> **PROBLEM TO WORK ON**
Please list all lines of the material below in which the string "APERTURE" occurs.

- - -

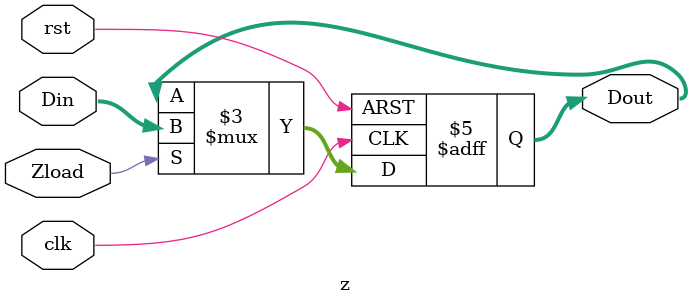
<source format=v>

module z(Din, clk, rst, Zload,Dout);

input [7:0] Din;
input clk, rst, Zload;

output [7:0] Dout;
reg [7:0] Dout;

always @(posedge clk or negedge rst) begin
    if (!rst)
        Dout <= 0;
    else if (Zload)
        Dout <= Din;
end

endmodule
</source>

- - -

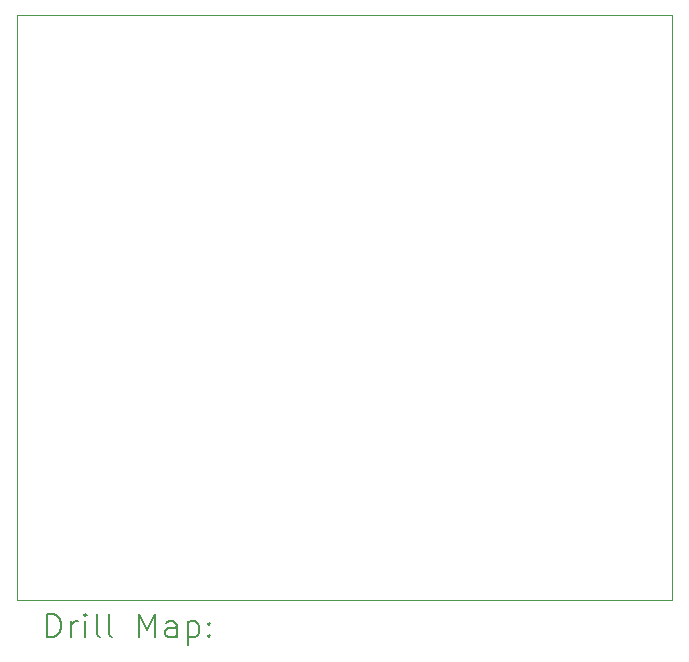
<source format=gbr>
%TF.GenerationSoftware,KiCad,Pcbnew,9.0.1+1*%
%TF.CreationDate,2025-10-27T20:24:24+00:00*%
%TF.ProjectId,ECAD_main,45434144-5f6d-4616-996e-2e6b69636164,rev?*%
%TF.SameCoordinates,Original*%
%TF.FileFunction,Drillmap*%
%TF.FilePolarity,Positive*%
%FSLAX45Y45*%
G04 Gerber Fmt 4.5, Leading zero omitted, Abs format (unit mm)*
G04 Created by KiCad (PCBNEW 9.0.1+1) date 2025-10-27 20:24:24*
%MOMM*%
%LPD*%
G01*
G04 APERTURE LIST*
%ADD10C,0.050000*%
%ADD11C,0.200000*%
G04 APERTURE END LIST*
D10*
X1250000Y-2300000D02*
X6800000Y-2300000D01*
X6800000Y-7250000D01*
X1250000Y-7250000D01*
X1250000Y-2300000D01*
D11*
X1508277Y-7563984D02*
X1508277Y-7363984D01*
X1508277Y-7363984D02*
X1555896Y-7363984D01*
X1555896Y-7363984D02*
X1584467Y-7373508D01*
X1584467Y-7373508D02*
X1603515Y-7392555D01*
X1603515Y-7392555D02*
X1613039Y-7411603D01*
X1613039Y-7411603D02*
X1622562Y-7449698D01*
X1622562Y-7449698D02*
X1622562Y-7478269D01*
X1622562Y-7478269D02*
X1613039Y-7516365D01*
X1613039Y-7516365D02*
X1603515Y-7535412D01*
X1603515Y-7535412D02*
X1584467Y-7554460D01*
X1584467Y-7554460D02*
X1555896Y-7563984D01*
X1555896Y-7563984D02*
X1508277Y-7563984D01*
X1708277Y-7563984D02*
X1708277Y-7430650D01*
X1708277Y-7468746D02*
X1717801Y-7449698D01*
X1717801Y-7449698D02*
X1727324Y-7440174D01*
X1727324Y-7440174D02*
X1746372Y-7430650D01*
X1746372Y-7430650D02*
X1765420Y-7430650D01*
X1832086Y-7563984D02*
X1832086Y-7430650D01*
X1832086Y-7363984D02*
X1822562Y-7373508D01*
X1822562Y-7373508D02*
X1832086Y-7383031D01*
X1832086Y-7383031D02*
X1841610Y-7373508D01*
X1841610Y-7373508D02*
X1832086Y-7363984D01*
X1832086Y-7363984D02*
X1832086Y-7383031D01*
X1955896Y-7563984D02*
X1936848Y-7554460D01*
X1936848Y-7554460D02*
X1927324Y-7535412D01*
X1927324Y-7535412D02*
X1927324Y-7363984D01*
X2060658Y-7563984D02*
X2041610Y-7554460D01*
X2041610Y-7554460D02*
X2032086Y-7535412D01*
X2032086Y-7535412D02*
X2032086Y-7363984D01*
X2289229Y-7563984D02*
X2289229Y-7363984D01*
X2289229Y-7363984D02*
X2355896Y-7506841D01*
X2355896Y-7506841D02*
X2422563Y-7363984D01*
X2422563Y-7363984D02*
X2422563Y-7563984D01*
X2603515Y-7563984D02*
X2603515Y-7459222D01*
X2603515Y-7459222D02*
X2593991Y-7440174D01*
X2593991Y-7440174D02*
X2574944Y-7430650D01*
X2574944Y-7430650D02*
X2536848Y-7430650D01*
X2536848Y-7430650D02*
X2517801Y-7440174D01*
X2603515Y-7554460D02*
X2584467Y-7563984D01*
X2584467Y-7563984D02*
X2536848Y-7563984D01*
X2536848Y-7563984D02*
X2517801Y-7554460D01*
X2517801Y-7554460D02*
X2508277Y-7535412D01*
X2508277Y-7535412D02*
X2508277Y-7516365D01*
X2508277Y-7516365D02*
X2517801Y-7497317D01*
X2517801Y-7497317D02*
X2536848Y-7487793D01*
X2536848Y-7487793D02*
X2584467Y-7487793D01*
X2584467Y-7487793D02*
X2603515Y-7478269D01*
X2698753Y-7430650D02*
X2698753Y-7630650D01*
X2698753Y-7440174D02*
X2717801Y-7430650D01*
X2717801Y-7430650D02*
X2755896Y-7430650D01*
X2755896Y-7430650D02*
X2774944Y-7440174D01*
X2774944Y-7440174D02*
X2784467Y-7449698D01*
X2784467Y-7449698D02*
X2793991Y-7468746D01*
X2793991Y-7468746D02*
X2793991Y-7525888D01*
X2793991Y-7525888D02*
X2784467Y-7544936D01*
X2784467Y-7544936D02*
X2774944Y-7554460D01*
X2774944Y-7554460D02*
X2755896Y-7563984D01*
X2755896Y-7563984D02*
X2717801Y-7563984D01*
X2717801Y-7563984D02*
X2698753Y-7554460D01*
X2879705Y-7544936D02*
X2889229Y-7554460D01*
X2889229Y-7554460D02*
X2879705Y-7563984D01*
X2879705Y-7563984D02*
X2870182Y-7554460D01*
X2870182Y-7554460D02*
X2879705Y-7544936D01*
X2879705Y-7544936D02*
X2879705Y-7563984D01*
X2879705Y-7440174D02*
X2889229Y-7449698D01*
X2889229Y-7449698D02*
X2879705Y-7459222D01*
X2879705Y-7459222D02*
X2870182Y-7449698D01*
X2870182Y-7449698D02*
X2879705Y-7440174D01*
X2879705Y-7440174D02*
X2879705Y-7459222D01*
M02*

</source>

- - -

> **EXPECTED OUTPUT**
G04 APERTURE LIST*
G04 APERTURE END LIST*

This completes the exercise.